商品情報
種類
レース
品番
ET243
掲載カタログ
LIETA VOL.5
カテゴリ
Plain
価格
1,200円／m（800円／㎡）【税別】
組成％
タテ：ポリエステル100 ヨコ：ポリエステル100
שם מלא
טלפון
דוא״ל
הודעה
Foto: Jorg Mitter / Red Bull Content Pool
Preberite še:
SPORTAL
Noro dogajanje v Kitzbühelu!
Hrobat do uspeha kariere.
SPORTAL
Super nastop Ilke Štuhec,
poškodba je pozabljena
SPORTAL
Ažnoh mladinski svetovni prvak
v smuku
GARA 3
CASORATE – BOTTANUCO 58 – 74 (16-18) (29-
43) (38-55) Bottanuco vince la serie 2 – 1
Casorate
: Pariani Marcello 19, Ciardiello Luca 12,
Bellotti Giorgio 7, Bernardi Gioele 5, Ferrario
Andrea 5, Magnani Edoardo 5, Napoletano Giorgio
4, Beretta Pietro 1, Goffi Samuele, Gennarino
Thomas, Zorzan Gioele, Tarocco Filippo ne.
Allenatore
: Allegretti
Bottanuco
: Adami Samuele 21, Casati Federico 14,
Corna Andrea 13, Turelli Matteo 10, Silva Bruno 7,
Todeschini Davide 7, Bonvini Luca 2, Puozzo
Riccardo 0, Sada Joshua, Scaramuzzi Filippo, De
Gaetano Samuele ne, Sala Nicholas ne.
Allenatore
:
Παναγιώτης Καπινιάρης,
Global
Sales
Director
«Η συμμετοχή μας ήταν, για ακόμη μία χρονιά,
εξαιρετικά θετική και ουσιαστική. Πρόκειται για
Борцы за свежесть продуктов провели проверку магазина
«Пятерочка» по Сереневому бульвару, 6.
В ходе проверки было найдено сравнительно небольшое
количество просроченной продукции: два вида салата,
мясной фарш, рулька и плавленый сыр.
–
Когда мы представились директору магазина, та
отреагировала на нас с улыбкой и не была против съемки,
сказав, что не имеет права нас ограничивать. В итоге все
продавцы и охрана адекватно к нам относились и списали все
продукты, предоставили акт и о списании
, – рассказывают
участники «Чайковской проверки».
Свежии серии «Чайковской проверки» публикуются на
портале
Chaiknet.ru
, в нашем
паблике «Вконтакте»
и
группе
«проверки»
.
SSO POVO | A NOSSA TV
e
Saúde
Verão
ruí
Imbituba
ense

EXERCISE DIRECTIONS
Each record, from first to last, should be returned verbatim.

RESPONSE BELOW
商品情報
種類
レース
品番
ET243
掲載カタログ
LIETA VOL.5
カテゴリ
Plain
価格
1,200円／m（800円／㎡）【税別】
組成％
タテ：ポリエステル100 ヨコ：ポリエステル100
שם מלא
טלפון
דוא״ל
הודעה
Foto: Jorg Mitter / Red Bull Content Pool
Preberite še:
SPORTAL
Noro dogajanje v Kitzbühelu!
Hrobat do uspeha kariere.
SPORTAL
Super nastop Ilke Štuhec,
poškodba je pozabljena
SPORTAL
Ažnoh mladinski svetovni prvak
v smuku
GARA 3
CASORATE – BOTTANUCO 58 – 74 (16-18) (29-
43) (38-55) Bottanuco vince la serie 2 – 1
Casorate
: Pariani Marcello 19, Ciardiello Luca 12,
Bellotti Giorgio 7, Bernardi Gioele 5, Ferrario
Andrea 5, Magnani Edoardo 5, Napoletano Giorgio
4, Beretta Pietro 1, Goffi Samuele, Gennarino
Thomas, Zorzan Gioele, Tarocco Filippo ne.
Allenatore
: Allegretti
Bottanuco
: Adami Samuele 21, Casati Federico 14,
Corna Andrea 13, Turelli Matteo 10, Silva Bruno 7,
Todeschini Davide 7, Bonvini Luca 2, Puozzo
Riccardo 0, Sada Joshua, Scaramuzzi Filippo, De
Gaetano Samuele ne, Sala Nicholas ne.
Allenatore
:
Παναγιώτης Καπινιάρης,
Global
Sales
Director
«Η συμμετοχή μας ήταν, για ακόμη μία χρονιά,
εξαιρετικά θετική και ουσιαστική. Πρόκειται για
Борцы за свежесть продуктов провели проверку магазина
«Пятерочка» по Сереневому бульвару, 6.
В ходе проверки было найдено сравнительно небольшое
количество просроченной продукции: два вида салата,
мясной фарш, рулька и плавленый сыр.
–
Когда мы представились директору магазина, та
отреагировала на нас с улыбкой и не была против съемки,
сказав, что не имеет права нас ограничивать. В итоге все
продавцы и охрана адекватно к нам относились и списали все
продукты, предоставили акт и о списании
, – рассказывают
участники «Чайковской проверки».
Свежии серии «Чайковской проверки» публикуются на
портале
Chaiknet.ru
, в нашем
паблике «Вконтакте»
и
группе
«проверки»
.
SSO POVO | A NOSSA TV
e
Saúde
Verão
ruí
Imbituba
ense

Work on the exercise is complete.